## Texte présenté
Un litige ayant ensuite opposé les parties relativement à la rupture du contrat qui les liait, Mme LEMOINE a, le 3 août 2000, saisi de ce litige le bâtonnier de l'ordre des avocats au barreau de Paris auquel elle a demandé de condamner la société FIDAL à lui payer les sommes suivantes, augmentées des intérêts par elles produits au taux légal à compter de cette date :

- 225.000 francs au titre de l'indemnité prévue par l'article L. 122-14-4 du Code du travail "pour n'avoir pu bénéficier de l'assistance d'un conseiller au cours de l'entretien préalable et non respect de la procédure de licenciement : absence de convocation à l'entretien préalable, absence de notification de la lettre recommandée A.R. de licenciement",

- 440.000 francs pour "licenciement sans cause réelle et sérieuse et abusif",

- 112.5000 francs à titre de dommages-intérêts pour "licenciement brutal et vexatoire".

Par décision du 2 février 2001, le bâtonnier, dont la compétence avait été déniée par la société FIDAL, a :

- rejeté cette exception d'incompétence,

- jugé que le licenciement litigieux "est fondé sur une cause réelle et sérieuse" et "ne revêt aucun caractère brutal et vexatoire",

- jugé que la société FIDAL "n'a pas respecté les dispositions légales en matière de procédure de licenciement",

- condamné ladite société à payer à Mme LEMOINE la somme de 37.500 francs à titre de dommages-intérêts ainsi que celle de 3.000 francs sur le fondement de l'article 700 du nouveau Code de procédure civile.

## Consignes
[1] Recopiez fidèlement le passage du texte présenté qui va de « Par décision du » jusqu'à « de procédure civile. ».
[2] Répondez brièvement à ces questions sur le texte présenté.
(a) À quelle date Mme LEMOINE a-t-elle saisi le bâtonnier du litige ?
(b) Quelle somme a-t-elle demandée pour « licenciement sans cause réelle et sérieuse et abusif » ?
(c) Quelle somme le bâtonnier a-t-il accordée sur le fondement de l'article 700 du nouveau Code de procédure civile ?

## Données répertoriées

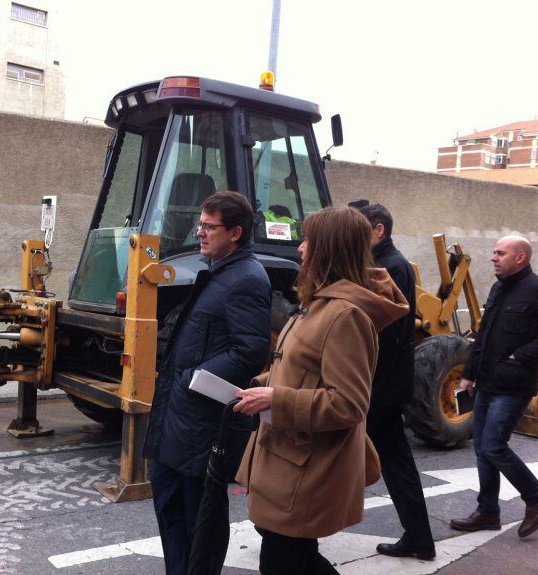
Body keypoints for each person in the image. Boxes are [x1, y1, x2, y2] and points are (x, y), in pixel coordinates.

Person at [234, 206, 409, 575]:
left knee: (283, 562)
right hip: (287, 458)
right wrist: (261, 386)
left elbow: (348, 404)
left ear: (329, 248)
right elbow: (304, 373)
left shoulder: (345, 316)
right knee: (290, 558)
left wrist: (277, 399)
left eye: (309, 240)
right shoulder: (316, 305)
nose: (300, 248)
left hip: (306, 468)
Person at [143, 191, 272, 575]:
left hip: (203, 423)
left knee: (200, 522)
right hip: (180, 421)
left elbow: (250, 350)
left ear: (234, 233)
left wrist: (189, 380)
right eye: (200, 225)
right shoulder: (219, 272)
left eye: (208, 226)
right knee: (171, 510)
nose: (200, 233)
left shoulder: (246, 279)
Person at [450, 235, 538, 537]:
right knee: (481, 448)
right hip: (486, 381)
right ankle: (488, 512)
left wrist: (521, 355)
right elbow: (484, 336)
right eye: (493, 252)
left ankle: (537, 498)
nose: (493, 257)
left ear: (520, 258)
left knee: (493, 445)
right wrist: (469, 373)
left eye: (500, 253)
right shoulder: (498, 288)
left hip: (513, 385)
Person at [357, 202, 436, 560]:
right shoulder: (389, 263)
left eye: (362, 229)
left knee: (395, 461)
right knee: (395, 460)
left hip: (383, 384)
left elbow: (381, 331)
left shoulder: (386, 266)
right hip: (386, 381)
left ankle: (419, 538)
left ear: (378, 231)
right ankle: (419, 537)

...

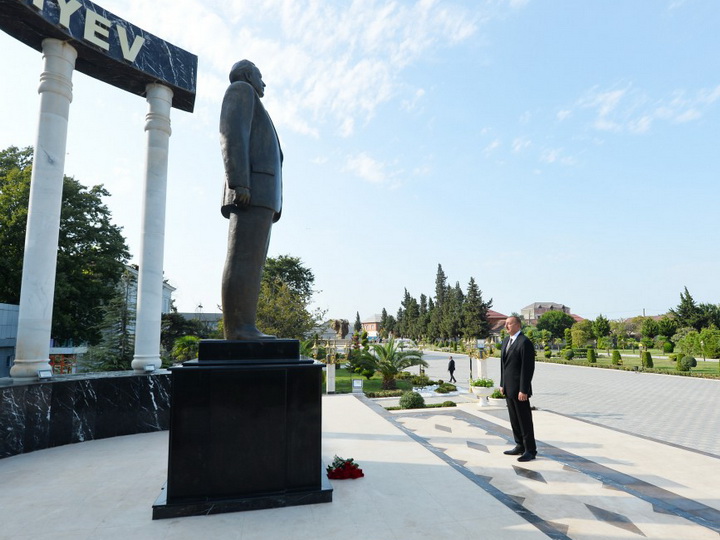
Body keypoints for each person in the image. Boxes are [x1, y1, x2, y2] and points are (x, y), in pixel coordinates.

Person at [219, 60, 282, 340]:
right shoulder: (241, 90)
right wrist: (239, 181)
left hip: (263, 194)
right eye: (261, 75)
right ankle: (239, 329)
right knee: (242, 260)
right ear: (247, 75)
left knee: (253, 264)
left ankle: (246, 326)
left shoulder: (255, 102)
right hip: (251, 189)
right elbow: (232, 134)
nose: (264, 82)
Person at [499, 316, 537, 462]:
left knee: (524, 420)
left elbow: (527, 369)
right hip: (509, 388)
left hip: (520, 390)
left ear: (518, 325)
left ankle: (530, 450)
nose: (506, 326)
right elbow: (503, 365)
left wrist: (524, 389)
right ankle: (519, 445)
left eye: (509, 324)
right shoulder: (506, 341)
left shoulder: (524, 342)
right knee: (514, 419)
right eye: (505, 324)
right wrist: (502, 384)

## Corrigé des exercices
[1]
Par décision du 2 février 2001, le bâtonnier, dont la compétence avait été déniée par la société FIDAL, a :

- rejeté cette exception d'incompétence,

- jugé que le licenciement litigieux "est fondé sur une cause réelle et sérieuse" et "ne revêt aucun caractère brutal et vexatoire",

- jugé que la société FIDAL "n'a pas respecté les dispositions légales en matière de procédure de licenciement",

- condamné ladite société à payer à Mme LEMOINE la somme de 37.500 francs à titre de dommages-intérêts ainsi que celle de 3.000 francs sur le fondement de l'article 700 du nouveau Code de procédure civile.

[2]
(a) Le 3 août 2000.
(b) 440.000 francs.
(c) 3.000 francs.